Once anyone with an idea more colorful than the ochre melange found on the front page of any newspaper is defined, a priori as a nut job, the idea is tainted. Even when they are, much later, proven to be true. "The necessary proof of such a conspiracy, if we choose to call it that, often turns up 25 or 50 years after the fact, when the release of classified documents churns up no public outcry or indictments" (Indiana). This makes it fiendishly difficult to convince most Americans that there are really some valid conspiracies that we should be concerned about. Since their parents or grandparents were already told "The Truth" (at least the Warren Commission version of it) these slippery and confabulated facts have entered the family history and to contradict them now is to invalidate grandpa's life.

"Where were you when Oswald Shot Kennedy?" was the defining question of my parent's generation. Everyone remembers where they were when Kennedy was shot. But by whom, no one really knows for sure. And no one really cares now, forty years later.

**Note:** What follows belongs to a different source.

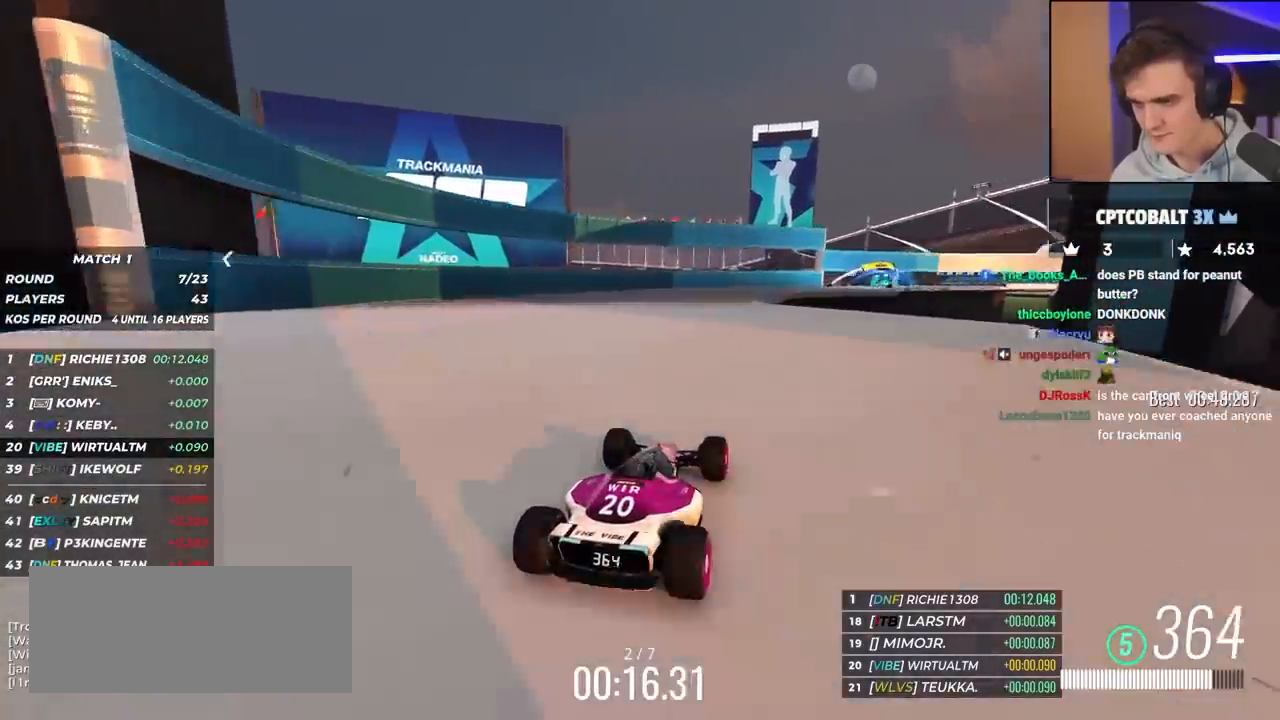
{"keys": ["up"], "events": [[50, "right", "down"], [133, "right", "up"], [283, "right", "down"], [417, "right", "up"]]}
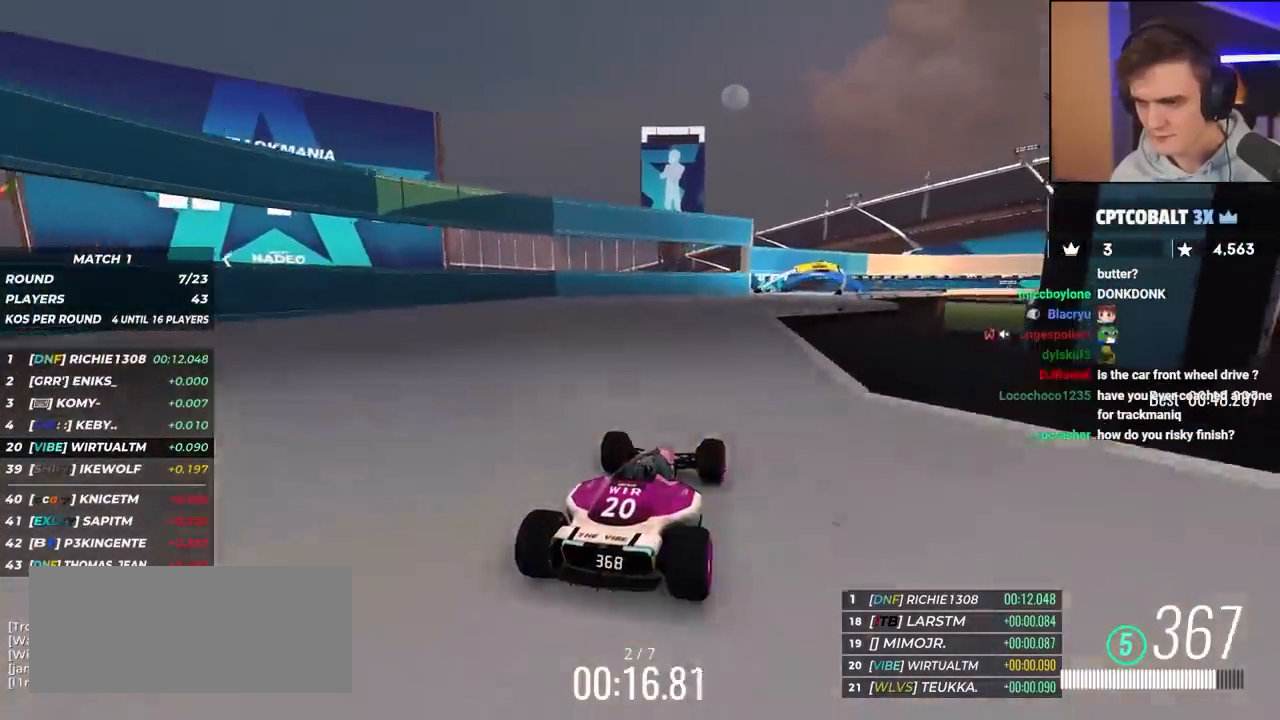
{"keys": ["right", "up"], "events": [[100, "right", "down"], [333, "right", "up"], [433, "right", "down"]]}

The problem of course is only made worse by the fringe thinkers who have spent the last forty years concocting one lurid scheme after another to try and explain what did really happen, sometimes with far less evidence than the Warren Commission, sometimes with far more, but always with the stench of incredulity clinging to their ink stained hands and jittery, coffee colored thoughts. How did this, "monumental apathy and programmed ignorance" come to dominate the landscape of conspiratorial thought? Mr. Indiana (and others) suggest that it is the grandstanding of one tweedy intelectual, Richard Hofstadter, whose 1964 essay, "The Paranoid Style in American Politics," set the attitude for the next four decades:

Hofstadter's essay, written in the aftermath of the McCarthy witch hunts and the Kennedy assassination, with an eye on the then marginal but scary realm of right-wing plot-weavers, has been eerily assimilated by a certain idling pedantry, which rummages through the historical debris of arcane conspiracist subjects (the Knights Templar, Jesuit intrigues, Freemasonry, the Illuminati, alien abductions, the Rothschilds, the Bilderberg meetings, the Knights of Malta), often recounting the same narratives at numbing length, with little fresh insight. Only a few contemporary writers drastically depart from Hofstadter's historical itinerary, or his parochial vision of America as a "pluralist democracy" whose institutional framework is essentially benign and immutably fair, rational, and systemically mistrusted only by paranoid schizophrenics. "One need only think of the response to President Kennedy's assassination in Europe to be reminded that Americans have no monopoly on the gift for paranoid improvisation," Hofstadter declared, 15 years before the U.S. House of Representatives' Select Committee on Assassinations concluded that Kennedy's murder was indeed the result of a conspiracy.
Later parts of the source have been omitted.